Compressor summary: Key points: - The paper proposes SG-GS, a method to reconstruct human avatars from monocular videos using semantics-embedded 3D Gaussians, skeleton deformation, and cloth dynamics deformation. - The paper also introduces SHA, a tool for efficient body part semantic labeling, and a 3D network that integrates geometric and semantic associations for human avatar deformation. - The paper enhances the semantic accuracy of 3D Gaussians and rendering quality with three strategies: semantic projection, semantic-guided density regularization, and semantic-aware regularization with neighborhood consistency. Summary: The paper presents SG-GS, a method that uses semantics-embedded 3D Gaussians and deformation techniques to reconstruct realistic human avatars from monocular videos, achieving state-of-the-art performance with semantic guidance and regularization.


CHASE: 3D-Consistent Human Avatars with Sparse Inputs via Gaussian Splatting and Contrastive Learning

http://arxiv.org/abs/2408.09663v1

Compressor summary: CHASE is a method for creating realistic human avatars with supervision from intrinsic 3D consistency and 3D geometry contrastive learning, achieving better performance than current state-of-the-art methods in both full and sparse input settings.


A Comparison of Large Language Model and Human Performance on Random Number Generation Tasks

http://arxiv.org/abs/2408.09656v1

Compressor summary: This study tests if ChatGPT-3.5, an AI language model, shows similar biases to humans when generating random numbers, finding that it avoids repetition better than humans.


Contextual Bandits for Unbounded Context Distributions

http://arxiv.org/abs/2408.09655v1

Compressor summary: The paper proposes two nearest neighbor methods for nonparametric contextual bandits with unbounded contexts and analyzes their regret bounds under different conditions.

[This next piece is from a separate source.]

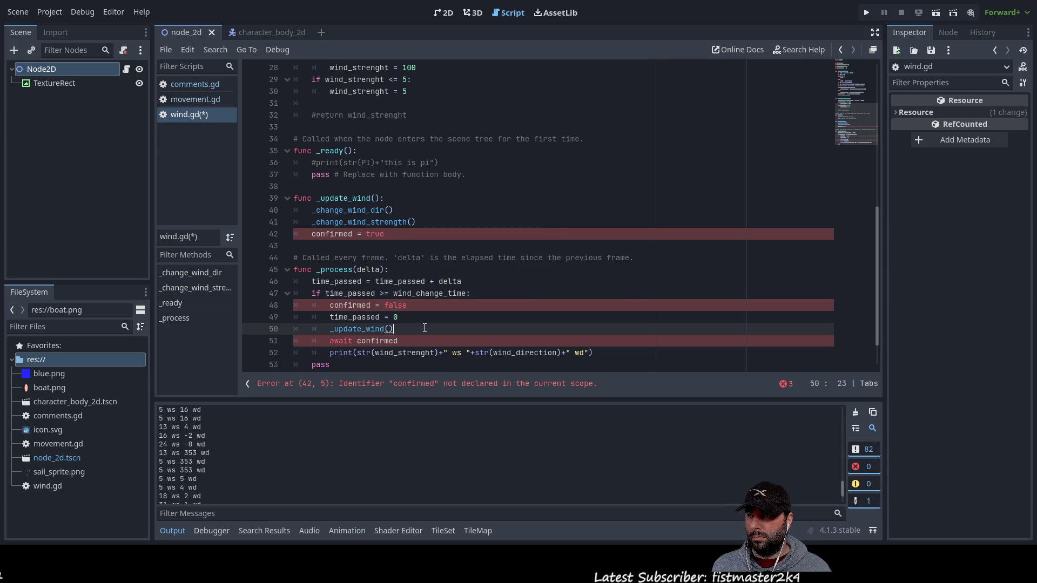
double_click(354, 306)
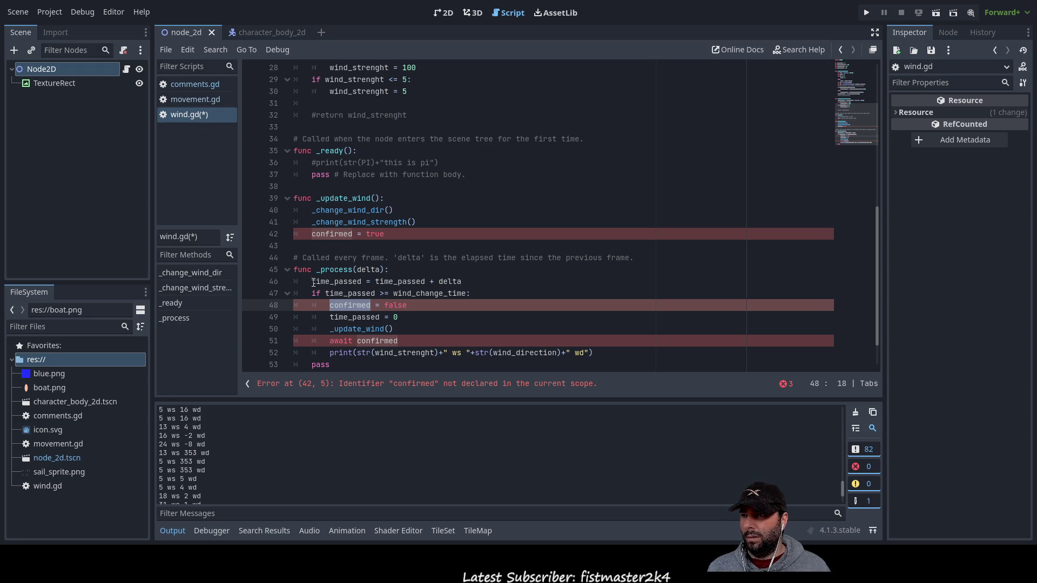
Declare 'var confirmed = false' on line 7 at the top of wind.gd
scroll(307, 135, up, 10)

ExpoMamba: Exploiting Frequency SSM Blocks for Efficient and Effective Image Enhancement

http://arxiv.org/abs/2408.09650v1

Compressor summary: ExpoMamba is a fast and efficient model that enhances low-light images by combining frequency components with a modified U-Net, outperforming traditional models in speed and quality.


C2P-CLIP: Injecting Category Common Prompt in CLIP to Enhance Generalization in Deepfake Detection

http://arxiv.org/abs/2408.09647v1

Compressor summary: The study analyzes how CLIP detects deepfakes by recognizing similar concepts and introduces C2P-CLIP, an improved method that enhances detection performance using category-related concepts.


Acquiring Bidirectionality via Large and Small Language Models

http://arxiv.org/abs/2408.09640v1

Compressor summary: The authors propose a new method to improve token representation for bidirectional language models by adding a small backward LM, which improves performance in named entity recognition and other tasks.


How to Make the Most of LLMs' Grammatical Knowledge for Acceptability Judgments

http://arxiv.org/abs/2408.09639v1

Compressor summary: The study compares different methods to measure the grammatical knowledge of large language models and suggests using a variety of methods for comprehensive evaluation.